Betreuungskräfte pflegen - trotz Verbot
Betreuungskräfte in Pflegeheimen sollen ein zusätzliches Angebot für die Bewohner bieten, deren Fähigkeiten erhalten und für Abwechslung im Alltag sorgen. So die Theorie, als das Pflegestärkungsgesetz von Bundesgesundheitsminister Hermann Gröhe eingeführt wurde. Deshalb wurden zusätzliche Betreuungskräfte eingestellt.
Die Realität jedoch sieht anders aus: "Ich als Betreuungskraft nenne uns gerne die Huren der Altenheime. Uns darf jeder benutzen wie er möchte", so beschreibt es eine Betreuungskraft aus Niedersachsen. Denn was vom Gesundheitsministerium als große Verbesserung der Pflegesituation angekündigt wurde, wird wohl häufig missbraucht.
Pflegen statt Malen
In den Richtlinien für die sozialen Betreuer ist klar aufgelistet, welche Tätigkeiten von diesen zusätzlichen Kräften übernommen werden sollen: Malen, Basteln, Singen, Spazieren gehen und Vorlesen. Ziel ist es, durch solche Angebote den Bewohnern eines Alten- und Pflegeheims mehr Zuwendung zu geben, denn dafür bleibt den Pflegekräften oft keine Zeit. Doch anscheinend sehen sich viele Betreuungskräfte gezwungen, auch regelmäßig pflegerische Aufgaben zu übernehmen, obwohl sie dafür nicht ausgebildet sind: sie füttern bettlägerige Bewohner, geben dabei auch die Medikamente, helfen den Senioren bei Toilettengängen oder setzen sie vom Bett in den Rollstuhl.
Patricia Drube vom Berufsverband Pflegeberufe hört so etwas immer wieder von Betreuungskräften. "Die Gefahr ist, dass es zu Pflegefehlern kommt, zum Beispiel wenn jemand nicht weiß, wie man jemanden vom Rollstuhl auf die Toilette heben muss. Da könnte es im schlimmsten Fall zu einem Sturz des Bewohners kommen. Aber die Gefahr, die ich fast noch schwerwiegender einschätze ist, dass die Betreuungskräfte einfach über ihre Grenzen gehen", so Drube.
Großer Druck
Betreuungskräfte stopfen die Lücken, die der Pflegenotstand reißt. Da die Pflegekräfte häufig nicht ausreichen, müssen die sozialen Betreuer mit anpacken. Laut Richtlinie soll dies nur ausnahmsweise erlaubt sein. Doch die Richtlinie scheitert am Fachkräftemangel. "Wenn man sich weigert, wird’s von niemandem gemacht. Und dann sitzt man zu Hause und denkt, der Bewohner hat wegen mir keine Abendessen gekriegt. Und dann macht man es am nächsten Tag", schildert Sandra Markowski ihr Dilemma. Sie hat die Arbeit als Betreuungskraft inzwischen aufgegeben. Ihr wurde der Druck einfach zu groß.

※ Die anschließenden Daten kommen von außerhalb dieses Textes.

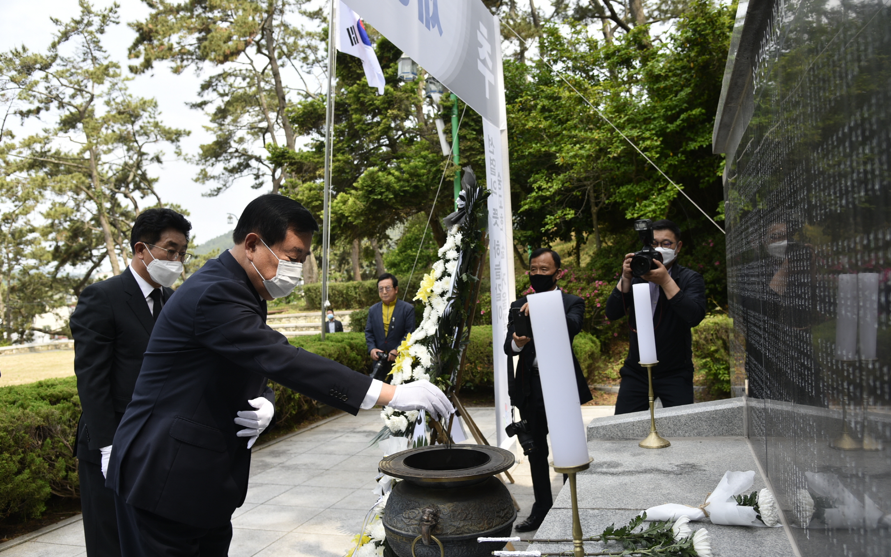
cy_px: 289
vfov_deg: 40.6
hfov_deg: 61.2
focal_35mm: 31
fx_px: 753
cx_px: 441
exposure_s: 1/125
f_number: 5
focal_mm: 30
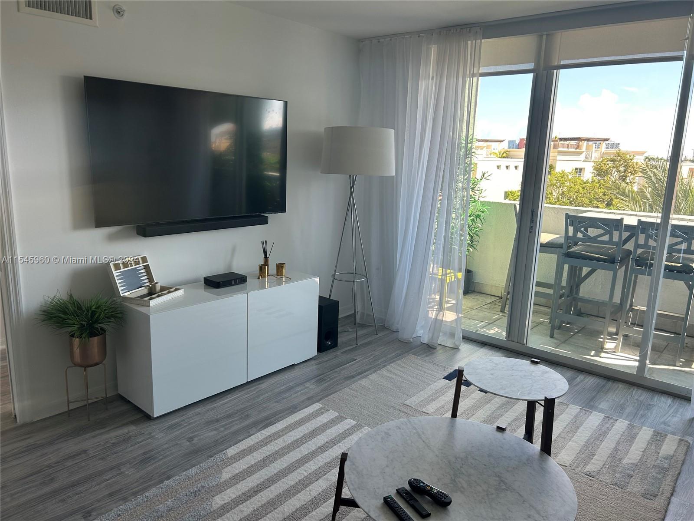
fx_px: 521
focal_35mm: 26
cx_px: 347
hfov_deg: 67.3
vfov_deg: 53.1
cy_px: 260
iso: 40
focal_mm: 5.7
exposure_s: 1/262
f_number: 1.5
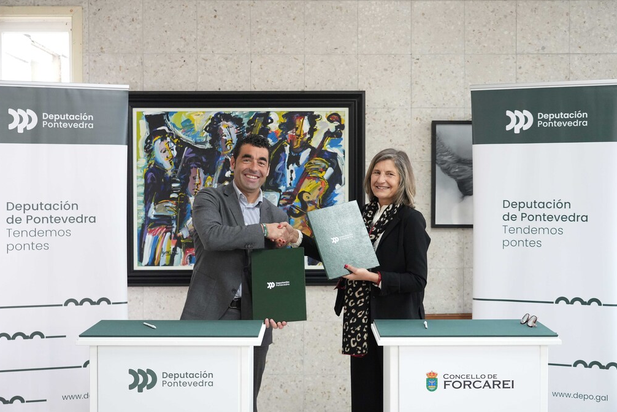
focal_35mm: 57
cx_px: 306
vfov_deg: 23.8
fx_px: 977
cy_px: 206
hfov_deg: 35.0
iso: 4000
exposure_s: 1/125
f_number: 4
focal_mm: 56
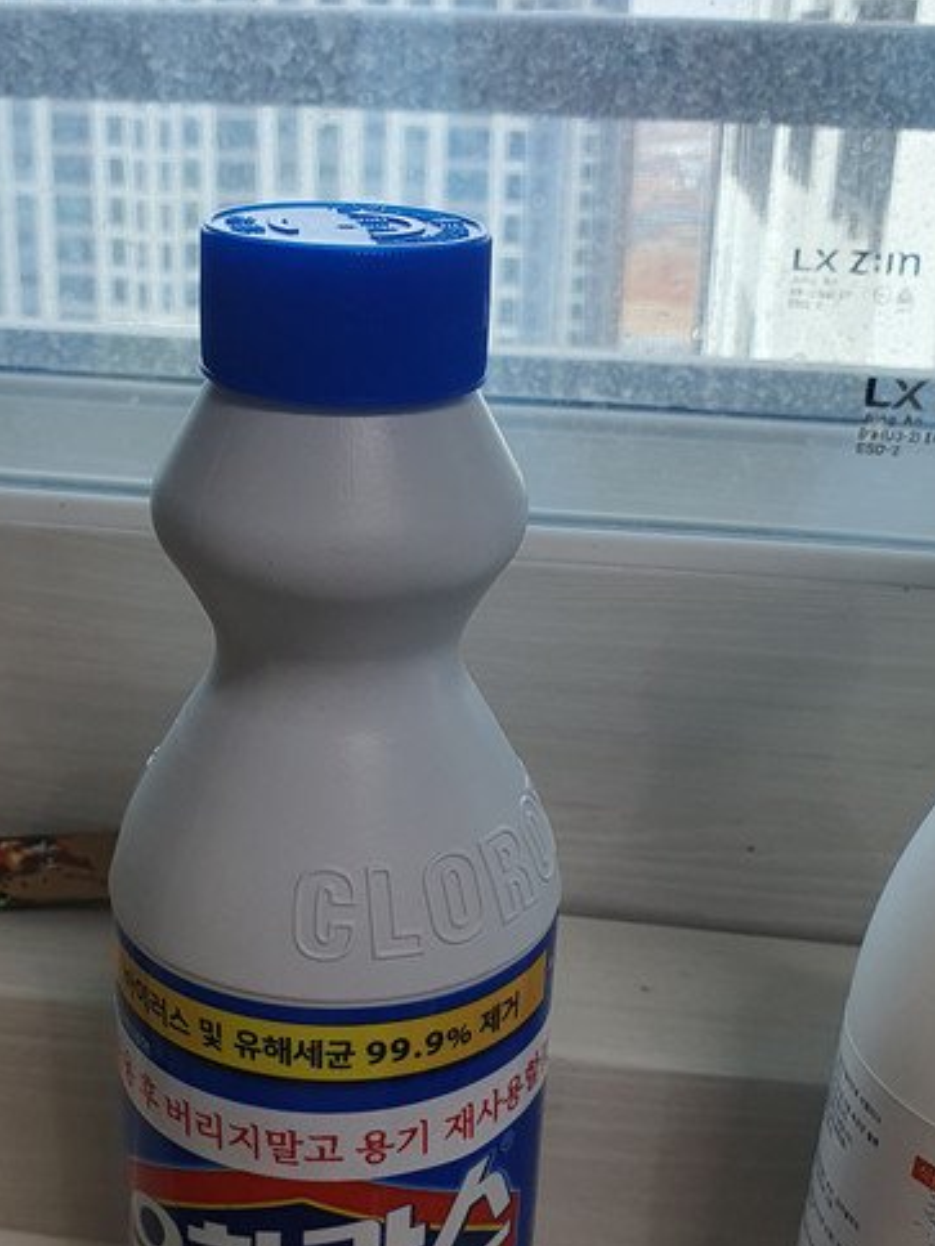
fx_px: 1549
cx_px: 376
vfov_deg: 43.6
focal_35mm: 43
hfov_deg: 33.5
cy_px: 767
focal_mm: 4.32
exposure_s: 1/129
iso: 50
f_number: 2.4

Die Qualität der Pflege leidet
Für Heimbetreiber sind die Betreuungskräfte aber tatsächlich ein Entlastung. Da die Kosten einer zusätzlichen Betreuungskraft von den Pflegekassen gezahlt werden, haben die Heime eine gratis Arbeitskraft, die sie einige von ihnen sowohl für die Pflege als auch für die Hauswirtschaft einsetzen. Das haben die Pflegekassen bereits 2012 in einer Umfrage unter Pflegheimen festgestellt. Denn obwohl die Pflegekassen die Betreuungskräfte bezahlen, haben sie kaum einen Einfluss auf ihren Einsatz: "Dass es immer wieder Klagen und Fälle gibt, ist ein Indiz dafür, dass einige Dinge in Pflegeheimen schief laufen. Ob das aber flächendeckend ist, welche Größenordnung das Problem hat, das wissen wir leider nicht. Wir stehen ja nicht in den Heimen. Was die Arbeitgeber mit ihren Angestellten machen, können wir faktisch nicht überprüfen", sagt Florian Lanz vom Spitzenverband der gesetzlichen Krankenkassen (GKV).
Somit ist dieser Punkt der angekündigten Pflegestärkung wohl gescheitert. Denn wenn Betreuungskräfte Pflege- und Küchendienst machen, gibt es gleich zwei Nachteile: Es gibt keine zusätzliche Zuwendung für die Bewohner und die Qualität der Pflege leidet.